__Passage provided__:
A little more than a month after a gun-wielding maniac killed 20 school children at Sandy Hook Elementary in Connecticut, Charleston Mayor Joseph P. Riley Jr. held a press conference to address the issue of armed police officers in public schools. Simply put, he thought it was a bad idea, noting that these officers “would create a false sense of security.”

“You got a police officer there and you kind of let your guard down, and we think from our standpoint that there are better methods at making our schools safer,” Riley said.

But there aren’t, apparently, better methods of making City Hall safer for Riley and his fellow politicians. Following a December 2010 incident in which a man opened fire at a Panama City, Fla., school board meeting, Riley supported an increase in armed police officers at Charleston City Council meetings and the addition of a metal detector at City Hall to protect — you guessed it — the mayor and the rest of council. Apparently in Joe Riley’s world, taking out gun-wielding homicidal maniacs is a job for unarmed principals, not politicians.

A few weeks ago, I, along with the listeners of my WTMA 1250 AM morning show, issued Mayor Riley a challenge. If Charleston school teachers and students who can legally carry a concealed weapon should be required to disarm themselves when they enter schools, so should Riley and the City Council. After all, if armed police officers don’t belong in our schools, then they clearly don’t belong at City Hall, either. We’re still waiting for a response from him to our e-mails. So far, Riley and council have shown no signs that they plan to decrease the presence of armed officers at City Council meetings. Evidently, they’ve developed a false sense of security they aren’t in a hurry to give up.

But in the days and weeks since Riley held that post-Sandy Hook press conference, he has developed an appreciation for the merits of using armed security to protect children. He now says he wants teams of officers to patrol Charleston’s schools.

“The world has changed,” Riley said last week. “There are guns out there. There are wacky people out there. And our children deserve protection.”

__Tasks to complete__:
• A. Which remarks by Mayor Riley does the opinion piece on Riley and armed officers quote? List each one.
• B. Can you reproduce the part of the opinion piece on Riley and armed officers that opens with the words containing "A few weeks" and closes with "to give up."?

Saved data entries
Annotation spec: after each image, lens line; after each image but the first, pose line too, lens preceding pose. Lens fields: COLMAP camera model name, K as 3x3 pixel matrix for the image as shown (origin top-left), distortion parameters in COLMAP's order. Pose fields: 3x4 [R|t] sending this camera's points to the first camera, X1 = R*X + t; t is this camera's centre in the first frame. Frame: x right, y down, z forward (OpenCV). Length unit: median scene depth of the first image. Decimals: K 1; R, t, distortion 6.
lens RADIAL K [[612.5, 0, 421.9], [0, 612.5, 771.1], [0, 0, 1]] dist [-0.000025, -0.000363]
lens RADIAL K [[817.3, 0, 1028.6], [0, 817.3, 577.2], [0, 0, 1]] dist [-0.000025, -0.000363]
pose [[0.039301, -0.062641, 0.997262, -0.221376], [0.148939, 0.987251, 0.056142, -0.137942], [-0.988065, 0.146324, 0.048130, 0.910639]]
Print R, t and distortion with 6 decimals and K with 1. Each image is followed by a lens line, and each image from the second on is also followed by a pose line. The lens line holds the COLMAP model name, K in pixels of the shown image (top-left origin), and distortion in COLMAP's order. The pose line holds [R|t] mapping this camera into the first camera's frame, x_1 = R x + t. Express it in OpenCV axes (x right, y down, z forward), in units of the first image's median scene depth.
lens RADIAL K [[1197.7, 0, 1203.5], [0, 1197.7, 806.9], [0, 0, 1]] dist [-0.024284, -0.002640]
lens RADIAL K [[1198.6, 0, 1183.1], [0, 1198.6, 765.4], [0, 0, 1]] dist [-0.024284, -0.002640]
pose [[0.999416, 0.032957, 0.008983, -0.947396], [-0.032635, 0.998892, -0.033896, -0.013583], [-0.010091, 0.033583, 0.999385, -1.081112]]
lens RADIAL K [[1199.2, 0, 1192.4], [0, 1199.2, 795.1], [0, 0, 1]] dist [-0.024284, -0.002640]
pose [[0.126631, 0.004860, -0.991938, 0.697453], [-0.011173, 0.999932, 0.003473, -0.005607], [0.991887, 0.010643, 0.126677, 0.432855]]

__Problem solutions__:
• A.
- "would create a false sense of security."
- "You got a police officer there and you kind of let your guard down, and we think from our standpoint that there are better methods at making our schools safer."
- "The world has changed. There are guns out there. There are wacky people out there. And our children deserve protection."

• B.
A few weeks ago, I, along with the listeners of my WTMA 1250 AM morning show, issued Mayor Riley a challenge. If Charleston school teachers and students who can legally carry a concealed weapon should be required to disarm themselves when they enter schools, so should Riley and the City Council. After all, if armed police officers don’t belong in our schools, then they clearly don’t belong at City Hall, either. We’re still waiting for a response from him to our e-mails. So far, Riley and council have shown no signs that they plan to decrease the presence of armed officers at City Council meetings. Evidently, they’ve developed a false sense of security they aren’t in a hurry to give up.